_Task instructions_
1 > Which features does the text about Irish pubs below name as things that might make a pub "Irish"? List them all.
2 > Could you carry the text about Irish pubs below forward, starting right after its last sentence?

_Study text_
┌────────
Signs of a Real Irish Pub

Johnny Blair

Johnny Blair

Most countries have embassies abroad. Ireland has pubs.

This adage rings especially true here in the land down under. We have no lack of cozy, wood-paneled Irish pubs, from the business districts of our cities to the dusty wide streets of corrugated iron country towns. After all, many of the convict settlers of this land hailed from the Emerald Isle.

Two such establishments – in Sydney’s Drummoyne and Parramatta districts – go by the name P. J. Gallagher’s, with the slogan “A Real Irish Pub”. But what is it, exactly, that makes a pub “Irish”? Is it the wood paneling, the live fiddler in the back corner? friendly and talkative staff? It’s a thousand things, of course, but not least is the signage.
└────────
_Raw data_
┌────────
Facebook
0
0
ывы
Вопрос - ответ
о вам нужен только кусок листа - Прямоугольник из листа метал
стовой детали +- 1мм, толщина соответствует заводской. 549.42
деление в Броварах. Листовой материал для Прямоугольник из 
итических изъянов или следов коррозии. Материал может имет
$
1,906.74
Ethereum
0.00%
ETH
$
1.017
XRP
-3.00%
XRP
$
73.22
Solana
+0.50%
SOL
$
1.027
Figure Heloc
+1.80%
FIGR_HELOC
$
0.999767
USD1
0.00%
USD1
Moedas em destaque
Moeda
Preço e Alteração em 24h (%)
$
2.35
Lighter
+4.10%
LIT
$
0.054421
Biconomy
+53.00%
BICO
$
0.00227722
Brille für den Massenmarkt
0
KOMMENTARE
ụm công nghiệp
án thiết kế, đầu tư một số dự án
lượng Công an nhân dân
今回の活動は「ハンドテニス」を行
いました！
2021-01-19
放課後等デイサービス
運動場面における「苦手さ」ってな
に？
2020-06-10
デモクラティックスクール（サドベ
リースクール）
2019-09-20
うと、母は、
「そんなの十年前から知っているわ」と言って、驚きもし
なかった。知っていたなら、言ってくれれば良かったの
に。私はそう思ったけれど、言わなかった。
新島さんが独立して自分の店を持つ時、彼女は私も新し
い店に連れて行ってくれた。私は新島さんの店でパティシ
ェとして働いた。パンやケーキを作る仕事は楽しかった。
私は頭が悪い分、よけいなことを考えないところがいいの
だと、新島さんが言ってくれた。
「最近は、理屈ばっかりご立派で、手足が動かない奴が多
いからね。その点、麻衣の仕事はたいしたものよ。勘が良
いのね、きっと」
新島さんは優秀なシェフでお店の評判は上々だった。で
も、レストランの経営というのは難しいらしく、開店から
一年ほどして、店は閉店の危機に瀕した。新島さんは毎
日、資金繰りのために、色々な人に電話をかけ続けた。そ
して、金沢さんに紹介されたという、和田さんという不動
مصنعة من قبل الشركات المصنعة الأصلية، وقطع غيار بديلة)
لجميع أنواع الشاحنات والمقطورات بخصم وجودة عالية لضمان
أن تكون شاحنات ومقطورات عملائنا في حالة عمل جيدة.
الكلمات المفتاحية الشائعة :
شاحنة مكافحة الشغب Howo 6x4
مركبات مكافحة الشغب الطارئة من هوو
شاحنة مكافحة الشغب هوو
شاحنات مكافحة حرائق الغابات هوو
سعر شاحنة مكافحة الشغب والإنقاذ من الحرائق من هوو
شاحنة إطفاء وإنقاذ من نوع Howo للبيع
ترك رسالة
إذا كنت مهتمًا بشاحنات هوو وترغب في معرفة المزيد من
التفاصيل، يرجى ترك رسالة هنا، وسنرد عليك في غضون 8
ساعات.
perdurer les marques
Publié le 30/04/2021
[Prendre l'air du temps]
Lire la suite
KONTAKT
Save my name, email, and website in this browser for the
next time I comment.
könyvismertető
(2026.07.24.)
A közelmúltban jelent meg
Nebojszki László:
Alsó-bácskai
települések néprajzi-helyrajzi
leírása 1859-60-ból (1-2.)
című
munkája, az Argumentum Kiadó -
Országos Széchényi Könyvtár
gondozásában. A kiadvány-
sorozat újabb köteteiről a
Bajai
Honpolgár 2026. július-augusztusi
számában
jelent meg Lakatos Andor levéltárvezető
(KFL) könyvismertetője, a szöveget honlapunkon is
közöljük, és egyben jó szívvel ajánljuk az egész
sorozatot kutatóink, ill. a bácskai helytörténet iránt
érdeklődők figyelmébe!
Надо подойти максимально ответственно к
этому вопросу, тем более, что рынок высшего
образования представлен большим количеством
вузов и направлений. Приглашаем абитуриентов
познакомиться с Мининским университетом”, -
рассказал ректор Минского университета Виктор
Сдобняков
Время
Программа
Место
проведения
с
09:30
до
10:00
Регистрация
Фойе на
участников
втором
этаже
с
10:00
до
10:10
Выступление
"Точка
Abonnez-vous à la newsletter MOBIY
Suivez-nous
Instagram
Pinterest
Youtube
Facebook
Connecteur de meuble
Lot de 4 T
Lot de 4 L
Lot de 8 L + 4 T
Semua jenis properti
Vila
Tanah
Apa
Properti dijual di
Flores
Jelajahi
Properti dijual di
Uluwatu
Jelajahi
└────────
┌────────
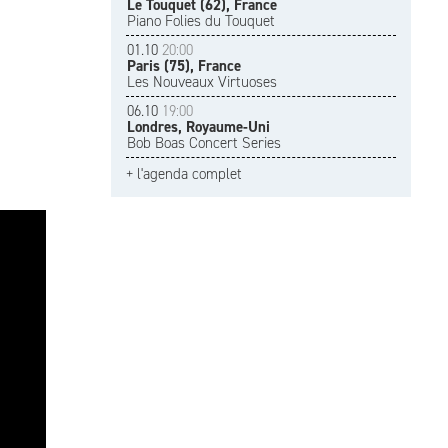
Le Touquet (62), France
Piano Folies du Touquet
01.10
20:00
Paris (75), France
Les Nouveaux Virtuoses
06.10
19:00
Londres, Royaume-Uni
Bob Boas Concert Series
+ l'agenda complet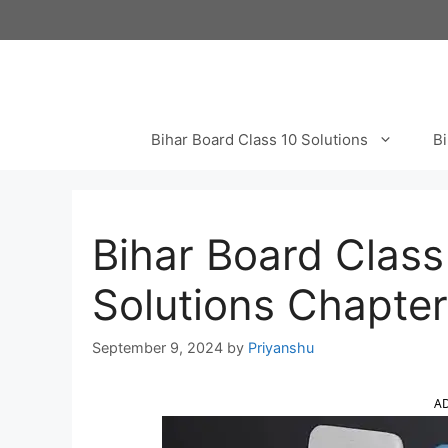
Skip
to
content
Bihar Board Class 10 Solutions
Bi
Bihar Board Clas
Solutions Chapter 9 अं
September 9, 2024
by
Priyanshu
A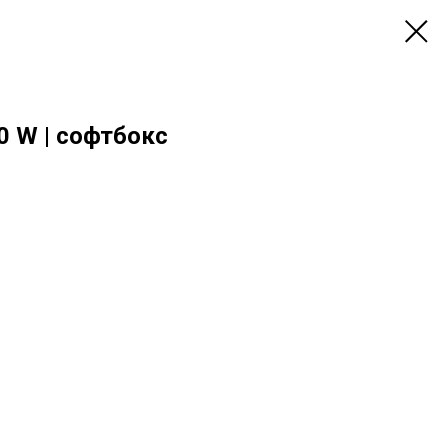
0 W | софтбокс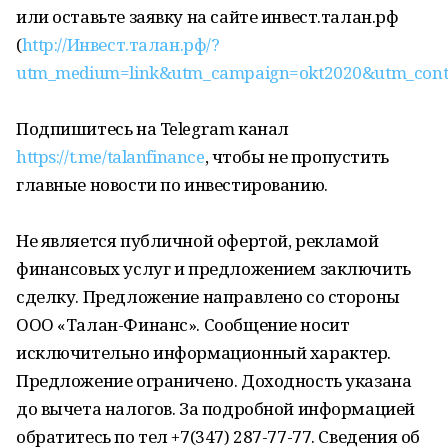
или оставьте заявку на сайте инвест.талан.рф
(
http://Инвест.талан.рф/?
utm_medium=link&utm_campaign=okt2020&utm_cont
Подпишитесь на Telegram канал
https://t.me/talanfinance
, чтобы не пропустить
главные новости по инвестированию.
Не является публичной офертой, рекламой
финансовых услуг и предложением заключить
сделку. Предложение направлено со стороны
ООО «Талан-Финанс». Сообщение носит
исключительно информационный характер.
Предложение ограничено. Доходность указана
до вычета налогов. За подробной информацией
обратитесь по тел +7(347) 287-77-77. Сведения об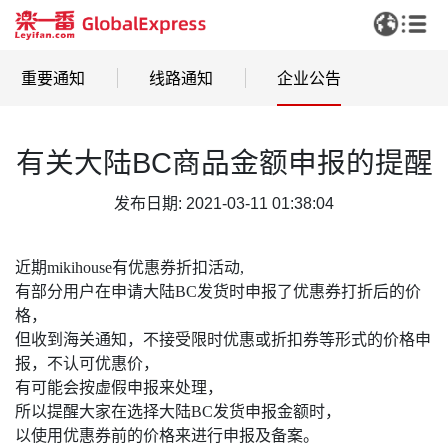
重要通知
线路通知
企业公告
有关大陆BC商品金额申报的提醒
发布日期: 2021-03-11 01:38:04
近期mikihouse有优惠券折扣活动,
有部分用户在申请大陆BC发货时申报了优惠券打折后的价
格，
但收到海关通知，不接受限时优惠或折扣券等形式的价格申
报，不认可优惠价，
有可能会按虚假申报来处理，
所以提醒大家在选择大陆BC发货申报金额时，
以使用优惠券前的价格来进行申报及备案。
└────────
_Activity answers_
1 >
- Wood paneling
- A live fiddler in the back corner
- Friendly and talkative staff
- Signage

2 >
Unlike the early convicts, world-traveling Irishman Johnny Blair arrived in Australia of his own free will. For a time, he filled pints of Guinness at P. J. Gallaghers. Here are a few of his thoughts about watering-holes and their signage:

Don, I’m totally with you on the handcrafted signage. Much better, much more authentic, much more professional and it also takes hard work. Irish people like to work hard as a tradition of our lifestyle. Making a proper sign is much better than getting a marker and writing “Irish Pub” on a piece of metal. Appearance means a lot. Go with the handcrafted signs and I encourage any Irish pub owners or landlords to get a proper sign made. Danthonia is a great company for signs in Australia. I might be tempted to pop in for a Guinness then!

Ireland (mainly the south) had some financial problems in recent times, so any companies providing jobs, work or money was a bonus which can certainly excuse the rise of commercialism in pubs. However, you ask an average Irishman what type of pub he prefers and I’m sure they’ll say an old poky style pub where you can sit with a beer, talk to your mates, listen to music, drink a bit too much whiskey and pretend there’s nothing bad happening in the world. They’ve been around for generations and they will continue to be around for generations.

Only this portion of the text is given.